The agentic framework is modular, enabling straightforward adaptation of scaling strategies. System prompts for both search and verifier agents are critical for controlling tool usage and agent behavior. Budget Forcing and parallel sampling can be implemented via prompt engineering and batch inference, respectively.
Implications and Future Directions
The findings have significant implications for the design of agentic search systems. Efficient test-time scaling via asymmetric verification enables open-source models to match or exceed commercial systems on complex benchmarks. The results suggest that future systems should integrate verification more deeply, potentially applying verifiers at each search step or using them to guide search trajectories.
Further research may explore training agents to internalize verification capabilities, enabling end-to-end reasoning and verification during inference.

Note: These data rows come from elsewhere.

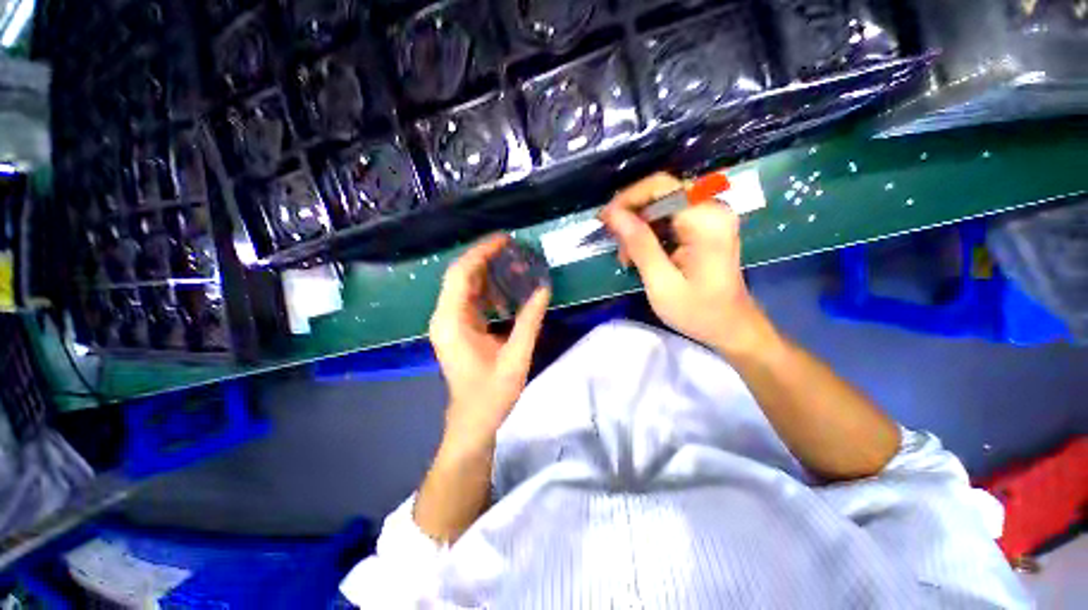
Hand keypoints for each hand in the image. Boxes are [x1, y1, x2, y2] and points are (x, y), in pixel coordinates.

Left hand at [428, 235, 550, 451]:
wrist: (473, 421)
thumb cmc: (492, 394)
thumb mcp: (516, 356)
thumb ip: (530, 320)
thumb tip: (543, 288)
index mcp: (452, 322)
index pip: (461, 274)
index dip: (481, 252)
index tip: (505, 240)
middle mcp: (445, 317)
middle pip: (461, 276)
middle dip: (487, 260)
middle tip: (515, 251)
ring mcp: (449, 323)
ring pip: (466, 287)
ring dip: (489, 275)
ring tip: (516, 268)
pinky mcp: (457, 329)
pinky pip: (471, 301)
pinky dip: (489, 291)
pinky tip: (509, 293)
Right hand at [601, 172, 773, 358]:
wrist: (731, 326)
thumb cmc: (697, 311)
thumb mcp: (662, 282)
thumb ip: (639, 245)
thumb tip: (613, 214)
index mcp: (706, 220)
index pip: (660, 187)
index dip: (627, 198)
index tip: (604, 221)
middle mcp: (712, 208)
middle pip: (660, 192)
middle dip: (631, 214)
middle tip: (614, 242)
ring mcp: (710, 216)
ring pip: (661, 204)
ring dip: (638, 226)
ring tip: (627, 257)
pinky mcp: (705, 226)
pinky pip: (669, 216)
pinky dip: (649, 232)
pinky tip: (640, 254)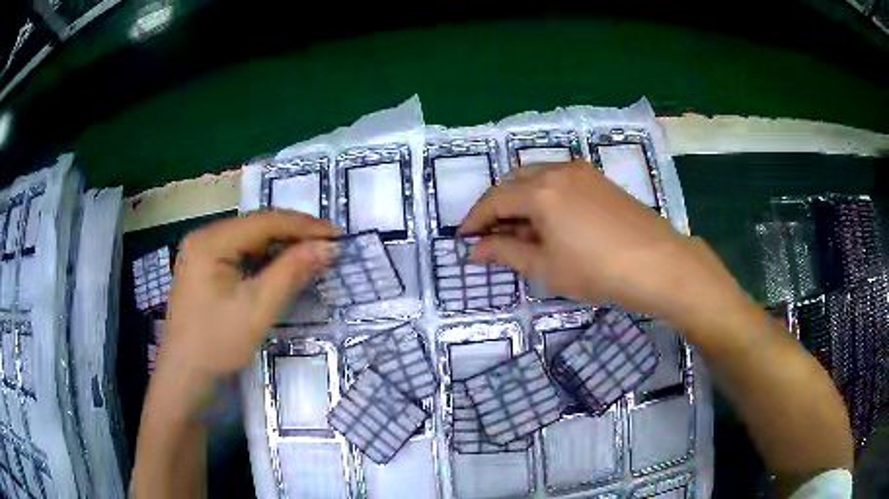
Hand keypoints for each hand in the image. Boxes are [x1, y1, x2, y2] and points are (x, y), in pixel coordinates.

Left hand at [162, 211, 338, 374]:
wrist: (185, 381)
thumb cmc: (217, 345)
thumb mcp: (258, 308)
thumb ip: (292, 272)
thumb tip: (328, 246)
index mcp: (211, 240)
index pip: (264, 222)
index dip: (304, 226)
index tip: (338, 235)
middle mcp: (204, 238)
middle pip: (256, 228)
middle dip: (294, 236)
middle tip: (328, 246)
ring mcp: (202, 255)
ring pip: (250, 242)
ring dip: (281, 248)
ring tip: (312, 256)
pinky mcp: (205, 272)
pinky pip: (241, 257)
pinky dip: (265, 262)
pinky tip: (283, 270)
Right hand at [459, 161, 749, 331]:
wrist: (657, 263)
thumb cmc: (597, 271)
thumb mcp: (546, 267)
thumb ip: (506, 253)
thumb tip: (475, 250)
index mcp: (540, 191)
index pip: (494, 200)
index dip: (475, 219)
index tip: (463, 237)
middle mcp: (558, 170)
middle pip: (514, 181)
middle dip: (497, 206)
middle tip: (491, 235)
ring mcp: (582, 171)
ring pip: (538, 177)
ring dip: (521, 199)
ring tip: (520, 230)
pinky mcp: (599, 178)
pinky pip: (560, 180)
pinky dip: (544, 196)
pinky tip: (550, 220)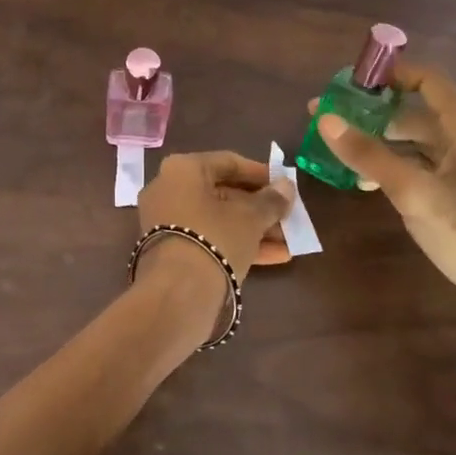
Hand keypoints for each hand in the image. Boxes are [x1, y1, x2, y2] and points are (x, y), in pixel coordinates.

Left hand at [137, 150, 294, 291]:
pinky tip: (275, 257)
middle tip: (288, 216)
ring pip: (218, 219)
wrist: (177, 292)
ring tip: (289, 240)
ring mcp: (166, 221)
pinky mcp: (170, 250)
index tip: (285, 185)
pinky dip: (237, 244)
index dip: (260, 173)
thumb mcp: (250, 217)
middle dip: (259, 207)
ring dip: (254, 228)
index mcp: (182, 169)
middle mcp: (168, 189)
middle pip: (223, 193)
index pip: (228, 162)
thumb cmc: (215, 237)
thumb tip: (286, 186)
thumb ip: (271, 200)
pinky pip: (208, 238)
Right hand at [309, 64, 455, 377]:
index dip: (393, 73)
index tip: (351, 80)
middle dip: (374, 110)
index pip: (430, 82)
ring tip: (338, 147)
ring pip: (415, 144)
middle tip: (330, 116)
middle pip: (417, 112)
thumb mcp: (415, 193)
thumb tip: (325, 118)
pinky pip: (418, 171)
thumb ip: (370, 155)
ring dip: (379, 141)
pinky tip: (364, 183)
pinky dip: (390, 169)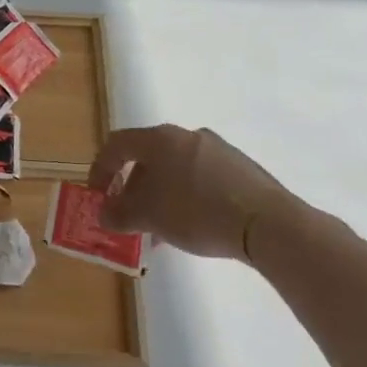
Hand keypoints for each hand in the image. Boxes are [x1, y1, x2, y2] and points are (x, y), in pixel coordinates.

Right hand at [87, 124, 314, 261]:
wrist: (268, 223)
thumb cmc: (197, 212)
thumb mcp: (148, 217)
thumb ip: (119, 214)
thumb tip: (104, 214)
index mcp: (160, 139)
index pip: (117, 145)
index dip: (100, 170)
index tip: (97, 197)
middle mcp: (187, 135)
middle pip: (147, 158)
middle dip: (133, 188)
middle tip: (130, 217)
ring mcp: (218, 150)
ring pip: (175, 170)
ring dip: (160, 196)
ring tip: (160, 230)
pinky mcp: (241, 169)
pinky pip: (201, 178)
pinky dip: (187, 198)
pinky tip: (193, 226)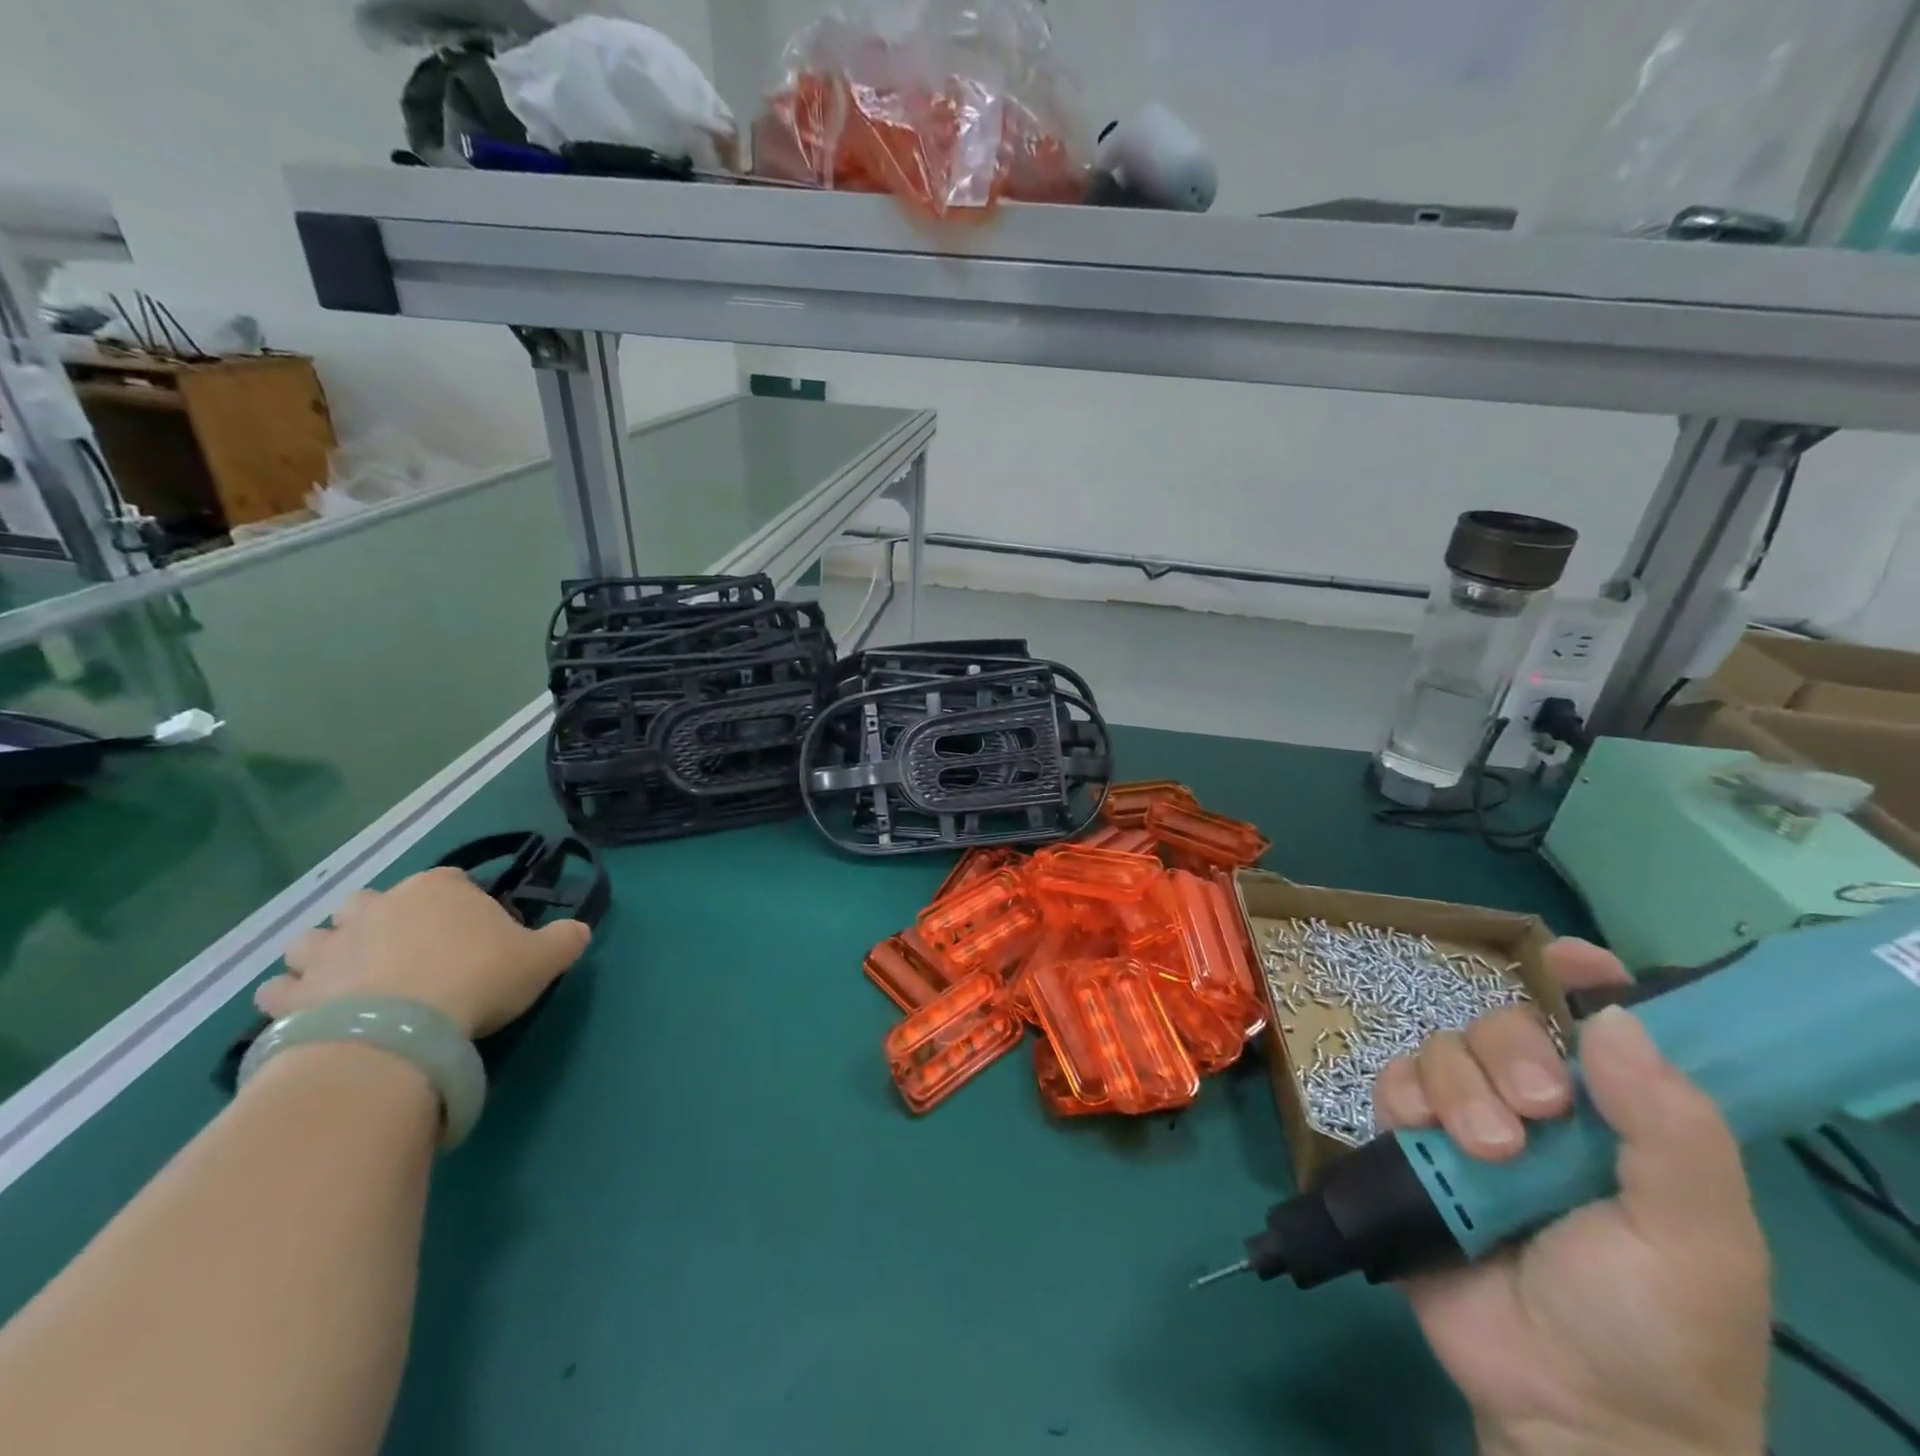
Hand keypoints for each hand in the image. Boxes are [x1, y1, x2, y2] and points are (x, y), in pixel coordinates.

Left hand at [255, 868, 591, 1038]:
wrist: (399, 1031)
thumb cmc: (477, 978)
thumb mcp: (542, 958)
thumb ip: (565, 939)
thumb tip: (580, 930)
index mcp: (437, 888)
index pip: (450, 881)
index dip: (462, 905)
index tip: (473, 935)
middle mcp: (376, 904)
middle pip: (373, 902)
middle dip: (382, 921)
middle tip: (408, 956)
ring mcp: (328, 946)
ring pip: (316, 939)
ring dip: (328, 954)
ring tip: (351, 982)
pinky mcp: (294, 991)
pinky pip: (281, 988)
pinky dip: (292, 997)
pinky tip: (311, 1013)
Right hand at [1374, 939, 1769, 1455]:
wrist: (1565, 1408)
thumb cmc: (1657, 1328)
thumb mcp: (1700, 1240)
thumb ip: (1673, 1130)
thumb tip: (1614, 1015)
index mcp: (1620, 1118)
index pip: (1600, 1021)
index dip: (1581, 979)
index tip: (1567, 959)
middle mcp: (1542, 1106)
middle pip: (1503, 1022)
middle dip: (1511, 1053)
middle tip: (1538, 1114)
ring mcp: (1471, 1122)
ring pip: (1443, 1048)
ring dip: (1459, 1088)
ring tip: (1486, 1155)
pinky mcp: (1415, 1144)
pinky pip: (1393, 1083)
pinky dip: (1404, 1097)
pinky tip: (1426, 1137)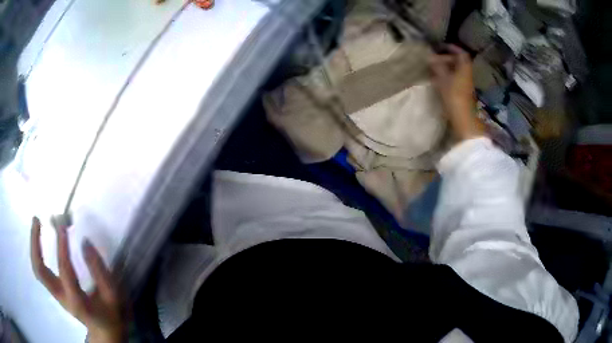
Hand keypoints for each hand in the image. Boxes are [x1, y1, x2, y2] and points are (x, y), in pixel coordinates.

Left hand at [30, 217, 124, 342]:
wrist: (105, 333)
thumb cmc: (112, 314)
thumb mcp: (114, 296)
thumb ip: (101, 271)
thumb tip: (84, 241)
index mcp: (78, 302)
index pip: (65, 271)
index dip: (62, 246)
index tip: (63, 224)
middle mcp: (62, 298)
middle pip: (40, 271)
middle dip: (35, 243)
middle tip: (37, 219)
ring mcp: (56, 295)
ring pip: (37, 270)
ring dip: (34, 246)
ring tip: (36, 223)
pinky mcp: (55, 291)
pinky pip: (41, 270)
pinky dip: (37, 253)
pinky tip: (40, 240)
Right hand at [429, 45, 484, 140]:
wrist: (463, 119)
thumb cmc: (454, 97)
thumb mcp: (443, 79)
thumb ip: (437, 66)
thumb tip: (430, 57)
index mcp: (464, 68)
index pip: (461, 53)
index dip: (452, 48)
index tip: (441, 46)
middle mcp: (467, 74)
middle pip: (459, 62)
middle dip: (447, 58)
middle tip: (434, 59)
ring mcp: (466, 84)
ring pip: (457, 71)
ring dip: (447, 68)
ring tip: (434, 68)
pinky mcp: (463, 93)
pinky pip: (456, 79)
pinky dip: (448, 76)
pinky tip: (439, 80)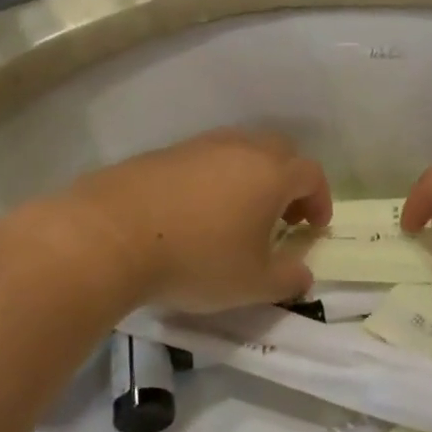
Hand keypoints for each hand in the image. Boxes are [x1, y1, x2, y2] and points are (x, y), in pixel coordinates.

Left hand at [71, 129, 331, 310]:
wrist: (111, 237)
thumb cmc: (197, 260)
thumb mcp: (252, 284)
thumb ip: (288, 279)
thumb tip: (303, 274)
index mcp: (271, 175)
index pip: (311, 174)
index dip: (320, 199)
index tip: (313, 227)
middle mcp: (240, 149)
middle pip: (279, 151)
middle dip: (289, 181)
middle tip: (282, 215)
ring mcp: (198, 146)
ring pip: (239, 150)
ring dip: (250, 177)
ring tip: (238, 214)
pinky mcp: (162, 153)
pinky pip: (203, 159)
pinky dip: (213, 178)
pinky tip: (196, 211)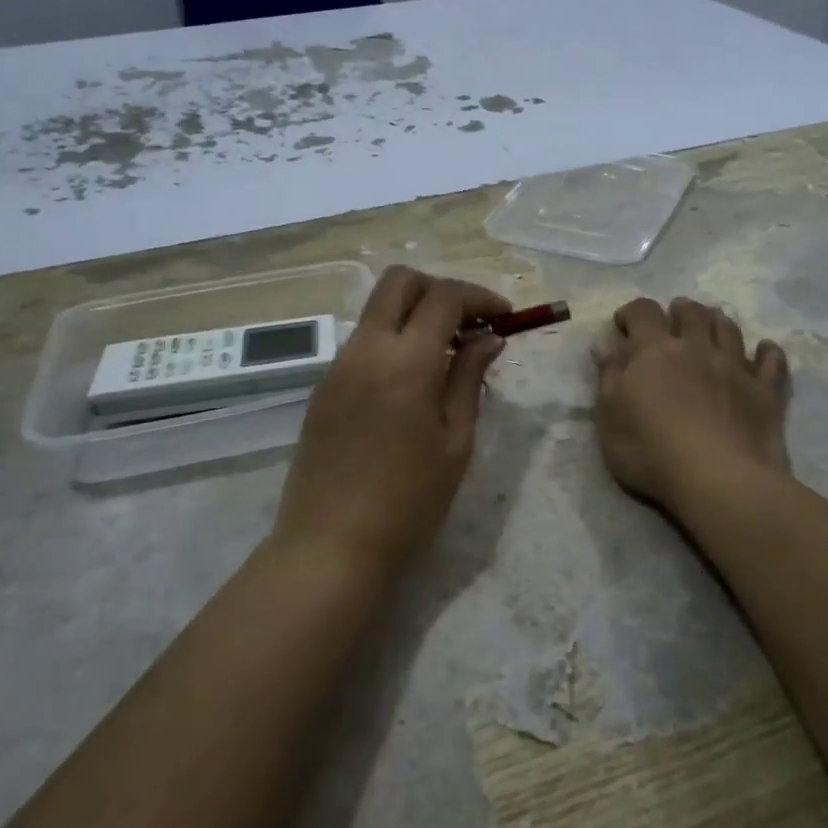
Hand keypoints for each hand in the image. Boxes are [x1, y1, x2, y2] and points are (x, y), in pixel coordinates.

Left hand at [273, 267, 509, 573]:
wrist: (331, 545)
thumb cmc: (408, 502)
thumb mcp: (455, 442)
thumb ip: (469, 379)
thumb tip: (489, 338)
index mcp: (406, 362)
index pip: (444, 297)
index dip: (480, 297)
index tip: (504, 317)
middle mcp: (366, 350)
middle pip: (400, 282)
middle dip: (440, 289)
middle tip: (470, 324)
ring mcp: (337, 366)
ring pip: (378, 310)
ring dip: (415, 315)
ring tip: (446, 356)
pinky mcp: (323, 387)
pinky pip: (362, 343)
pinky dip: (393, 341)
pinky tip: (411, 382)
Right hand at [592, 297, 791, 520]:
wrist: (719, 480)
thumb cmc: (651, 451)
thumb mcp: (610, 418)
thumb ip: (608, 377)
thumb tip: (604, 345)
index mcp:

The paradigm of compute-optimal scaling—allocating resources based on task-specific asymmetry—can be generalized to other domains beyond deep search.
Conclusion
This paper provides a rigorous analysis of test-time scaling for deep search agents, demonstrating that leveraging asymmetric verification enables substantial performance gains with modest compute increases. By systematically combining sequential and parallel scaling for both search and verifier agents, open-source models can be transformed into Heavy variants that rival commercial systems on challenging information-seeking tasks. The paper establishes a framework for compute-optimal scaling and highlights the importance of verification asymmetry in agentic system design, paving the way for more efficient and powerful AI agents.